▼▼▼

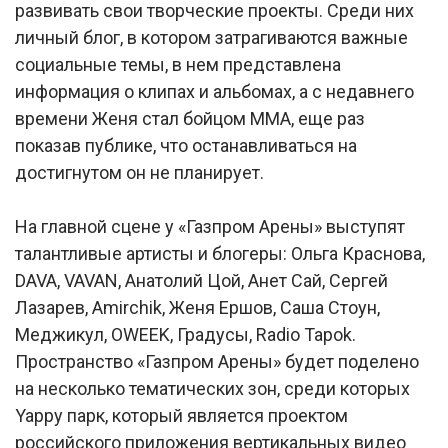
развивать свои творческие проекты. Среди них
личный блог, в котором затрагиваются важные
социальные темы, в нем представлена
информация о клипах и альбомах, а с недавнего
времени Женя стал бойцом ММА, еще раз
показав публике, что останавливаться на
достигнутом он не планирует.
На главной сцене у «Газпром Арены» выступят
талантливые артисты и блогеры: Ольга Краснова,
DAVA, VAVAN, Анатолий Цой, Анет Сай, Сергей
Лазарев, Amirchik, Женя Ершов, Саша Стоун,
Меджикул, OWEEK, Градусы, Radio Tapok.
Пространство «Газпром Арены» будет поделено
на несколько тематических зон, среди которых
Yappy парк, который является проектом
российского приложения вертикальных видео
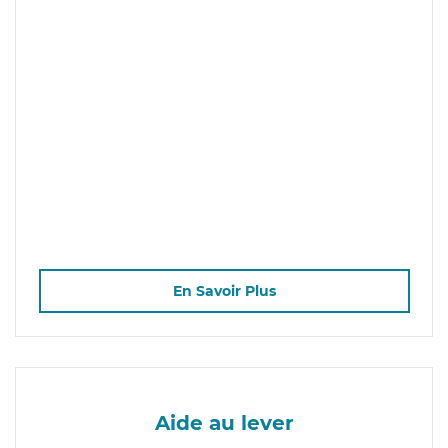
En Savoir Plus
Aide au lever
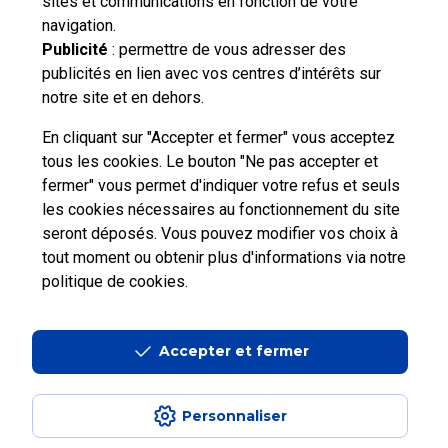
sites et communications en fonction de votre
vous souhaitez nous contacter ou déposer une
navigation.
réclamation ?
Publicité
: permettre de vous adresser des
publicités en lien avec vos centres d’intérêts sur
notre site et en dehors.
Nous
contacter
En cliquant sur "Accepter et fermer" vous acceptez
tous les cookies. Le bouton "Ne pas accepter et
fermer" vous permet d'indiquer votre refus et seuls
les cookies nécessaires au fonctionnement du site
seront déposés. Vous pouvez modifier vos choix à
tout moment ou obtenir plus d'informations via
notre
Professionnels
Entreprises et Collectivités
politique de cookies
.
La Poste Groupe
La Poste recrute
Accepter et fermer
Personnaliser
Aide en ligne
|
Plan du site
|
Accessibilité : partiellement conforme
|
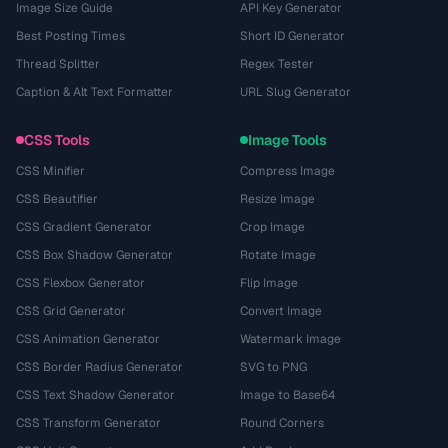
Image Size Guide
API Key Generator
Best Posting Times
Short ID Generator
Thread Splitter
Regex Tester
Caption & Alt Text Formatter
URL Slug Generator
CSS Tools
Image Tools
CSS Minifier
Compress Image
CSS Beautifier
Resize Image
CSS Gradient Generator
Crop Image
CSS Box Shadow Generator
Rotate Image
CSS Flexbox Generator
Flip Image
CSS Grid Generator
Convert Image
CSS Animation Generator
Watermark Image
CSS Border Radius Generator
SVG to PNG
CSS Text Shadow Generator
Image to Base64
CSS Transform Generator
Round Corners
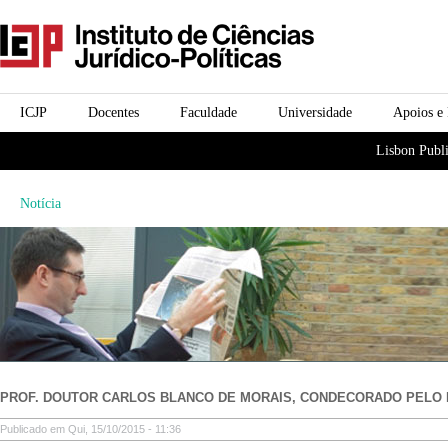
Passar para o conteúdo
icjp
principal
menu-institucional
ICJP
Docentes
Faculdade
Universidade
Apoios e
menu-actividades
Lisbon Publi
Notícia
PROF. DOUTOR CARLOS BLANCO DE MORAIS, CONDECORADO PELO 
Publicado em Qui, 15/10/2015 - 11:36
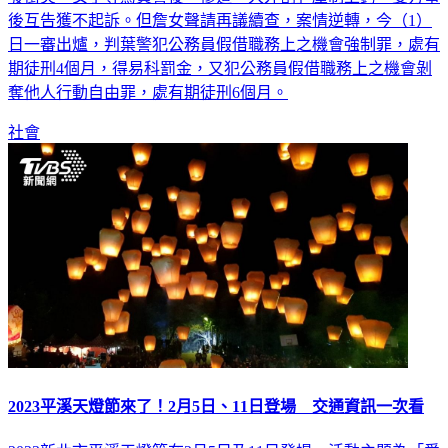
後互告獲不起訴。但詹女聲請再議續查，案情逆轉，今（1）
日一審出爐，判葉警犯公務員假借職務上之機會強制罪，處有
期徒刑4個月，得易科罰金，又犯公務員假借職務上之機會剝
奪他人行動自由罪，處有期徒刑6個月。
社會
2023平溪天燈節來了！2月5日、11日登場 交通資訊一次看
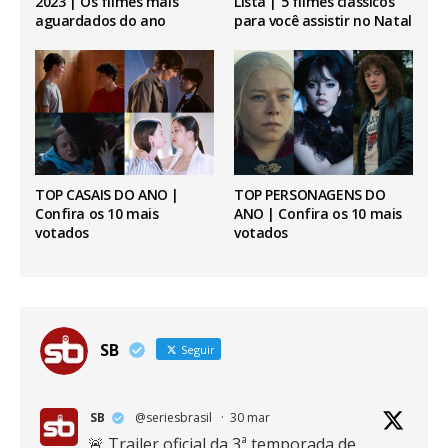
2023 | Os filmes mais
Lista | 5 filmes clássicos
aguardados do ano
para você assistir no Natal
TOP CASAIS DO ANO |
TOP PERSONAGENS DO
Confira os 10 mais
ANO | Confira os 10 mais
votados
votados
SB
Seguir
SB
@seriesbrasil
·
30 mar
🚨 Trailer oficial da 3ª temporada de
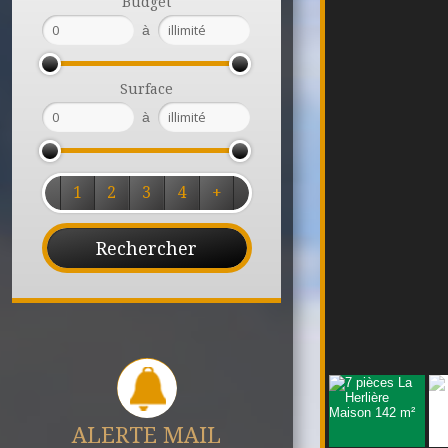
Budget
à
Surface
à
1
2
3
4
+
ALERTE MAIL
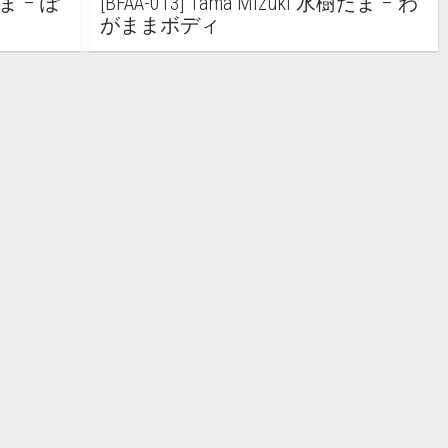
たま – ぽ
[BFAA-013] Tama Mizuki 水樹たま – わ
がままボディ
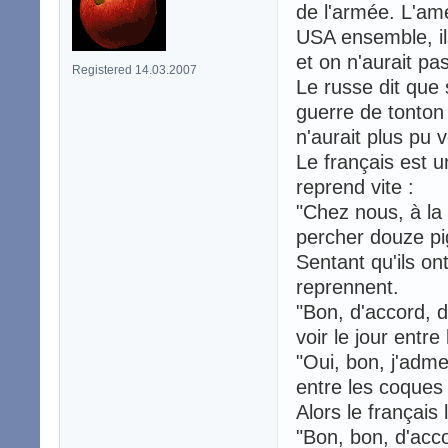
de l'armée. L'amé
USA ensemble, il
et on n'aurait pas
Registered 14.03.2007
Le russe dit que 
guerre de tonton 
n'aurait plus pu v
Le français est u
reprend vite :
"Chez nous, à la
percher douze pi
Sentant qu'ils on
reprennent.
"Bon, d'accord, d
voir le jour entre
"Oui, bon, j'admet
entre les coques
Alors le françai
"Bon, bon, d'acco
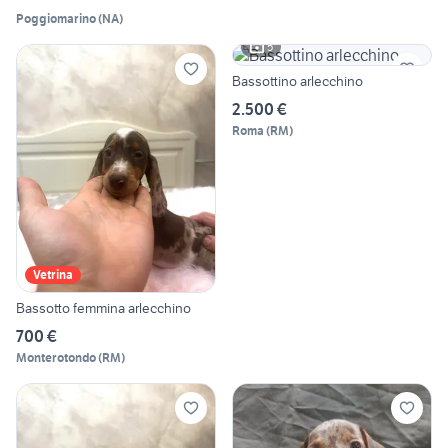
Poggiomarino
(
NA
)
5
Bassottino arlecchino
2.500 €
Roma
(
RM
)
Vetrina
Bassotto femmina arlecchino
700 €
Monterotondo
(
RM
)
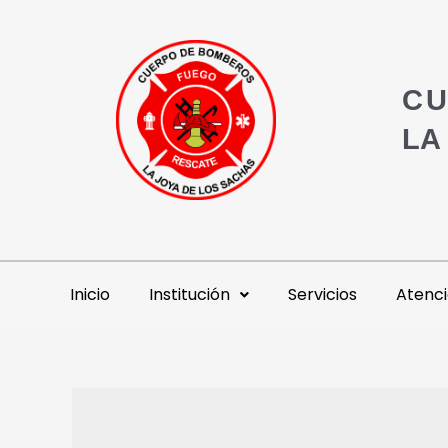
CU
LA
Inicio
Institución
Servicios
Atenci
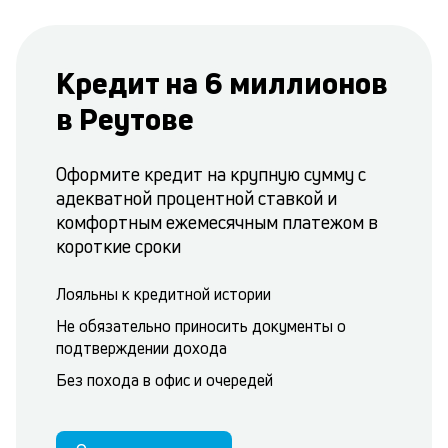
Кредит на 6 миллионов
в Реутове
Оформите кредит на крупную сумму с
адекватной процентной ставкой и
комфортным ежемесячным платежом в
короткие сроки
Лояльны к кредитной истории
Не обязательно приносить документы о
подтверждении дохода
Без похода в офис и очередей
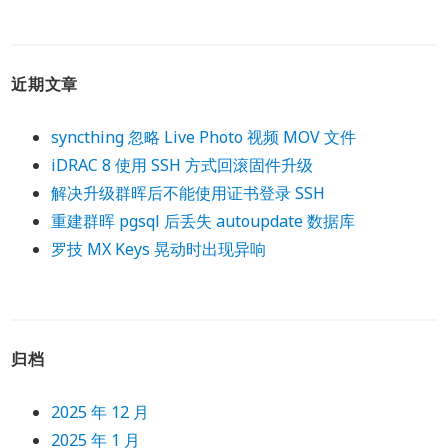
近期文章
syncthing 忽略 Live Photo 视频 MOV 文件
iDRAC 8 使用 SSH 方式回滚固件升级
解决升级群晖后不能使用证书登录 SSH
重建群晖 pgsql 后丢失 autoupdate 数据库
罗技 MX Keys 晃动时出现异响
归档
2025 年 12 月
2025 年 1 月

▲▲▲

Copy out every line of text from the records above without any changes, leaving out the picture markers.

развивать свои творческие проекты. Среди них
личный блог, в котором затрагиваются важные
социальные темы, в нем представлена
информация о клипах и альбомах, а с недавнего
времени Женя стал бойцом ММА, еще раз
показав публике, что останавливаться на
достигнутом он не планирует.
На главной сцене у «Газпром Арены» выступят
талантливые артисты и блогеры: Ольга Краснова,
DAVA, VAVAN, Анатолий Цой, Анет Сай, Сергей
Лазарев, Amirchik, Женя Ершов, Саша Стоун,
Меджикул, OWEEK, Градусы, Radio Tapok.
Пространство «Газпром Арены» будет поделено
на несколько тематических зон, среди которых
Yappy парк, который является проектом
российского приложения вертикальных видео
En Savoir Plus
Aide au lever
sites et communications en fonction de votre
vous souhaitez nous contacter ou déposer une
navigation.
réclamation ?
Publicité
: permettre de vous adresser des
publicités en lien avec vos centres d’intérêts sur
notre site et en dehors.
Nous
contacter
En cliquant sur "Accepter et fermer" vous acceptez
tous les cookies. Le bouton "Ne pas accepter et
fermer" vous permet d'indiquer votre refus et seuls
les cookies nécessaires au fonctionnement du site
seront déposés. Vous pouvez modifier vos choix à
tout moment ou obtenir plus d'informations via
notre
Professionnels
Entreprises et Collectivités
politique de cookies
.
La Poste Groupe
La Poste recrute
Accepter et fermer
Personnaliser
Aide en ligne
|
Plan du site
|
Accessibilité : partiellement conforme
|
Image Size Guide
API Key Generator
Best Posting Times
Short ID Generator
Thread Splitter
Regex Tester
Caption & Alt Text Formatter
URL Slug Generator
CSS Tools
Image Tools
CSS Minifier
Compress Image
CSS Beautifier
Resize Image
CSS Gradient Generator
Crop Image
CSS Box Shadow Generator
Rotate Image
CSS Flexbox Generator
Flip Image
CSS Grid Generator
Convert Image
CSS Animation Generator
Watermark Image
CSS Border Radius Generator
SVG to PNG
CSS Text Shadow Generator
Image to Base64
CSS Transform Generator
Round Corners
Passar para o conteúdo
icjp
principal
menu-institucional
ICJP
Docentes
Faculdade
Universidade
Apoios e
menu-actividades
Lisbon Publi
Notícia
PROF. DOUTOR CARLOS BLANCO DE MORAIS, CONDECORADO PELO 
Publicado em Qui, 15/10/2015 - 11:36
後互告獲不起訴。但詹女聲請再議續查，案情逆轉，今（1）
日一審出爐，判葉警犯公務員假借職務上之機會強制罪，處有
期徒刑4個月，得易科罰金，又犯公務員假借職務上之機會剝
奪他人行動自由罪，處有期徒刑6個月。
社會
2023平溪天燈節來了！2月5日、11日登場 交通資訊一次看
2023 | Os filmes mais
Lista | 5 filmes clássicos
aguardados do ano
para você assistir no Natal
TOP CASAIS DO ANO |
TOP PERSONAGENS DO
Confira os 10 mais
ANO | Confira os 10 mais
votados
votados
SB
Seguir
SB
@seriesbrasil
·
30 mar
🚨 Trailer oficial da 3ª temporada de
Budget
à
Surface
à
1
2
3
4
+
ALERTE MAIL
たま – ぽ
[BFAA-013] Tama Mizuki 水樹たま – わ
がままボディ
de l'armée. L'amé
USA ensemble, il
et on n'aurait pas
Registered 14.03.2007
Le russe dit que 
guerre de tonton 
n'aurait plus pu v
Le français est u
reprend vite :
"Chez nous, à la
percher douze pi
Sentant qu'ils on
reprennent.
"Bon, d'accord, d
voir le jour entre
"Oui, bon, j'admet
entre les coques
Alors le françai
"Bon, bon, d'acco
Poggiomarino
(
NA
)
5
Bassottino arlecchino
2.500 €
Roma
(
RM
)
Vetrina
Bassotto femmina arlecchino
700 €
Monterotondo
(
RM
)
CU
LA
Inicio
Institución
Servicios
Atenci
Кредит на 6 миллионов
в Реутове
Оформите кредит на крупную сумму с
адекватной процентной ставкой и
комфортным ежемесячным платежом в
короткие сроки
Лояльны к кредитной истории
Не обязательно приносить документы о
подтверждении дохода
Без похода в офис и очередей
近期文章
syncthing 忽略 Live Photo 视频 MOV 文件
iDRAC 8 使用 SSH 方式回滚固件升级
解决升级群晖后不能使用证书登录 SSH
重建群晖 pgsql 后丢失 autoupdate 数据库
罗技 MX Keys 晃动时出现异响
归档
2025 年 12 月
2025 年 1 月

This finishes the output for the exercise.